Excerpts from a dataset
□ □ □ □

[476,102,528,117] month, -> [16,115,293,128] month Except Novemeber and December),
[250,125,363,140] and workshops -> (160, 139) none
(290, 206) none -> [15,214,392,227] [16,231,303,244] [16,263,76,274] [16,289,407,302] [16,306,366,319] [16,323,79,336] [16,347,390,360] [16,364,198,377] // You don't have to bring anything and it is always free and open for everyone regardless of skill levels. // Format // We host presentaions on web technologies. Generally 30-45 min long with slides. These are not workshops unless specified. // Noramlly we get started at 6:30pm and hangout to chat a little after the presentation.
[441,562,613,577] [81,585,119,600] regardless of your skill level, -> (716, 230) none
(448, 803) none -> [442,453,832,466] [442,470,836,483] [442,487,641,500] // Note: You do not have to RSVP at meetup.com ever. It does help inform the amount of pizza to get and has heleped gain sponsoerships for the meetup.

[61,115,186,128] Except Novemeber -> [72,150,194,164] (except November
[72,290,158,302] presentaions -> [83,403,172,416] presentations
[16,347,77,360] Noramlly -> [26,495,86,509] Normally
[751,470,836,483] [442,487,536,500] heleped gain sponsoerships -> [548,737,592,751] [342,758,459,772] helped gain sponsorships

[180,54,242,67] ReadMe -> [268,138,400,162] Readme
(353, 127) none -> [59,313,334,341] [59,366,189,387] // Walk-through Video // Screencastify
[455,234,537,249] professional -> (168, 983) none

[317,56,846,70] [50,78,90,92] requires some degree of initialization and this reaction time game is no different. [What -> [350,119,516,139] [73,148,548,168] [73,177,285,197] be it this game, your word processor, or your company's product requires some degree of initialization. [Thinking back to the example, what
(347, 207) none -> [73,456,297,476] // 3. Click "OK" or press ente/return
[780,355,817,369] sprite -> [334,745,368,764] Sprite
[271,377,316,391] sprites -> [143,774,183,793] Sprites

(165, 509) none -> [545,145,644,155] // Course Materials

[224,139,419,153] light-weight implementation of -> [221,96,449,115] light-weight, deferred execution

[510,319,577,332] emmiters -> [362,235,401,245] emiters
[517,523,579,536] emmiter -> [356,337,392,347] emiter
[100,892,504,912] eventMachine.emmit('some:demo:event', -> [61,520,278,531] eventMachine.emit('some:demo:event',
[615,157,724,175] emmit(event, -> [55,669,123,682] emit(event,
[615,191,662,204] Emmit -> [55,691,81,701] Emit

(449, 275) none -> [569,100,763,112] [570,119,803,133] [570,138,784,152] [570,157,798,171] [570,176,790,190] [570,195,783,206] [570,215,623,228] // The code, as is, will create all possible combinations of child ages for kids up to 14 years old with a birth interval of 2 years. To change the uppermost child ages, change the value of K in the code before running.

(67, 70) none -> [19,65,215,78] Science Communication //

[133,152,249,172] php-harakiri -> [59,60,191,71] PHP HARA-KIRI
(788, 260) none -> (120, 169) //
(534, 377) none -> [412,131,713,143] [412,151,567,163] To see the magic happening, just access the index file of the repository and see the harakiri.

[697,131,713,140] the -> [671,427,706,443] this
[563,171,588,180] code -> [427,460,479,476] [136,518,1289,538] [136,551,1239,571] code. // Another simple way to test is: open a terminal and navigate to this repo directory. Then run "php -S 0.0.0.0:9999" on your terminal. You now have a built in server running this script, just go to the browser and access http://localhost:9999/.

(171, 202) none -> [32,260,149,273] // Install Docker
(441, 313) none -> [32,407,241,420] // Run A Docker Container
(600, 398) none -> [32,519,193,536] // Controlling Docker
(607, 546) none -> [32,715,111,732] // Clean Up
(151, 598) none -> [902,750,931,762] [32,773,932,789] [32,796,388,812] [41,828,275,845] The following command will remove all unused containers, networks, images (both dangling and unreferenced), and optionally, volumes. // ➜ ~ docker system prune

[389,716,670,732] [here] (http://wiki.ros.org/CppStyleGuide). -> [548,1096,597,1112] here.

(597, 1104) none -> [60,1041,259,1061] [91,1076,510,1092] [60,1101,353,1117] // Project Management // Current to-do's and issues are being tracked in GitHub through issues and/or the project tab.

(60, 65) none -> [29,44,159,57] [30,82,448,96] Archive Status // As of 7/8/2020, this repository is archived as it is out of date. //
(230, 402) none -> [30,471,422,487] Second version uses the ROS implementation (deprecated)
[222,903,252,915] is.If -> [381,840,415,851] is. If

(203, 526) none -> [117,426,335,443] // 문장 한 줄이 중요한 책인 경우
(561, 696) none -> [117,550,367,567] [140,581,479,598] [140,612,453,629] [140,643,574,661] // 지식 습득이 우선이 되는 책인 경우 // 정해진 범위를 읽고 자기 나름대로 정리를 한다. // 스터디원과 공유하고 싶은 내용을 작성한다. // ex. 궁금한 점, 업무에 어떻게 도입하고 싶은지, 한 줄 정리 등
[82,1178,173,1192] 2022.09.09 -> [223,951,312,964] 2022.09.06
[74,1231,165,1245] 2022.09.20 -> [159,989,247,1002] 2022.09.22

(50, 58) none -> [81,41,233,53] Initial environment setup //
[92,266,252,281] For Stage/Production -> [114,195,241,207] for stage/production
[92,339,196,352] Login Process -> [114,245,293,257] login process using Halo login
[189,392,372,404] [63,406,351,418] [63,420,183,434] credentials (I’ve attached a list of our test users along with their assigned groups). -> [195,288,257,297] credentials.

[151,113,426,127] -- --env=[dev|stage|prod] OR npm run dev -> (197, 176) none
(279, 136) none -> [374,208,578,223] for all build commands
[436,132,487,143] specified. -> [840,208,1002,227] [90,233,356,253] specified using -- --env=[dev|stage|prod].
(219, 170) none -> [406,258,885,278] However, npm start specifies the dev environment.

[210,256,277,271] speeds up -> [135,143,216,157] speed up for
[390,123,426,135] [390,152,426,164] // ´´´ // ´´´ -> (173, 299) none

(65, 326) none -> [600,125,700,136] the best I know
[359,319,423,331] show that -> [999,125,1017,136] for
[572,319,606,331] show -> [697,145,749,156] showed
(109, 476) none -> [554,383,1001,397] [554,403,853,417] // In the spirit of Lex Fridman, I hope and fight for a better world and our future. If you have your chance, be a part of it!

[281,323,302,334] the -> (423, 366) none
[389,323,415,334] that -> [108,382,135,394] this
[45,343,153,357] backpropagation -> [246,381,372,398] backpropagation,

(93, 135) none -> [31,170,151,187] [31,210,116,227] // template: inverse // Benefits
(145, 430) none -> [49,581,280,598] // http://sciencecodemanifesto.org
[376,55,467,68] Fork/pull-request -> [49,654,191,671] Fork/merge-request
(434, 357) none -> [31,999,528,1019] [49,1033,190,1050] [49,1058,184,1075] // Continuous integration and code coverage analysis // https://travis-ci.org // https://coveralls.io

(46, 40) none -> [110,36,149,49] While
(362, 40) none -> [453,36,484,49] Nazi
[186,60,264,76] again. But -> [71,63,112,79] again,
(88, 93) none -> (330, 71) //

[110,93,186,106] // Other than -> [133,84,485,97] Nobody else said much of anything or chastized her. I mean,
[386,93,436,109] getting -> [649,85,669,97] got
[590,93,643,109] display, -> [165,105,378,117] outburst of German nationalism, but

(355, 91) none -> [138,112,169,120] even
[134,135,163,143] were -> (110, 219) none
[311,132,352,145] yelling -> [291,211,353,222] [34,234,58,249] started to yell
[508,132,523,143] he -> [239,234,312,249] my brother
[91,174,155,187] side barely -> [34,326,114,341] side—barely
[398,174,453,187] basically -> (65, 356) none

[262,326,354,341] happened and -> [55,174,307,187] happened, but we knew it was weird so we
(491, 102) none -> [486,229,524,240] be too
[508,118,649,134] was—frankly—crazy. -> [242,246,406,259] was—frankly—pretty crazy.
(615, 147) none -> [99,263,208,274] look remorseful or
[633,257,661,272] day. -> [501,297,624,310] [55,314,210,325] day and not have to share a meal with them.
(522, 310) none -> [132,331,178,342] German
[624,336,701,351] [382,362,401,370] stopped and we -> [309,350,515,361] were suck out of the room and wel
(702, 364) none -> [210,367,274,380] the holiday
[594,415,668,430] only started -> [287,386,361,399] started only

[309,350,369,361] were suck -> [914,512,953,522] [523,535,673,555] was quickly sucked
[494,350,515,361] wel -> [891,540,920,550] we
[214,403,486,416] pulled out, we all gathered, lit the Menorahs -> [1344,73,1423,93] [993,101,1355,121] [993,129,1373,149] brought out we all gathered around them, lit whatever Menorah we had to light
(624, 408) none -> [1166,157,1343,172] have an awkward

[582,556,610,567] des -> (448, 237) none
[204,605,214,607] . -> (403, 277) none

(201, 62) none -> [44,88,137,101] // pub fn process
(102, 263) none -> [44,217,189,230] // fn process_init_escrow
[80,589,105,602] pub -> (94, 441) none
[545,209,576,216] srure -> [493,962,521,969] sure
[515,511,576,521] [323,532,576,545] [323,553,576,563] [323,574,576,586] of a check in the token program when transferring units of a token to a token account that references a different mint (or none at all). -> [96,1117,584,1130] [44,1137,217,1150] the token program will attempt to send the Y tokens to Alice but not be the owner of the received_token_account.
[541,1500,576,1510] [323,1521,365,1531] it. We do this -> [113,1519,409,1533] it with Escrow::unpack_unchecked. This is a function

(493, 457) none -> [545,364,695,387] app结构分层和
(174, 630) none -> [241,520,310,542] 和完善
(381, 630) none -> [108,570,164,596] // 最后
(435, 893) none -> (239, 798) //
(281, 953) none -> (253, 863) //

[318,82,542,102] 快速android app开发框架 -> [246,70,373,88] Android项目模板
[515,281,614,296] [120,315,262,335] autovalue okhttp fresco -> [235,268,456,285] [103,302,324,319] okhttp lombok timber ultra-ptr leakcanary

□ □ □ □

For this exercise, output exactly the lines above from the line with "[133,152,249,172] php-harakiri ->" to the line with "(607, 546) none", counting both, and leave out the rest.

[133,152,249,172] php-harakiri -> [59,60,191,71] PHP HARA-KIRI
(788, 260) none -> (120, 169) //
(534, 377) none -> [412,131,713,143] [412,151,567,163] To see the magic happening, just access the index file of the repository and see the harakiri.

[697,131,713,140] the -> [671,427,706,443] this
[563,171,588,180] code -> [427,460,479,476] [136,518,1289,538] [136,551,1239,571] code. // Another simple way to test is: open a terminal and navigate to this repo directory. Then run "php -S 0.0.0.0:9999" on your terminal. You now have a built in server running this script, just go to the browser and access http://localhost:9999/.

(171, 202) none -> [32,260,149,273] // Install Docker
(441, 313) none -> [32,407,241,420] // Run A Docker Container
(600, 398) none -> [32,519,193,536] // Controlling Docker
(607, 546) none -> [32,715,111,732] // Clean Up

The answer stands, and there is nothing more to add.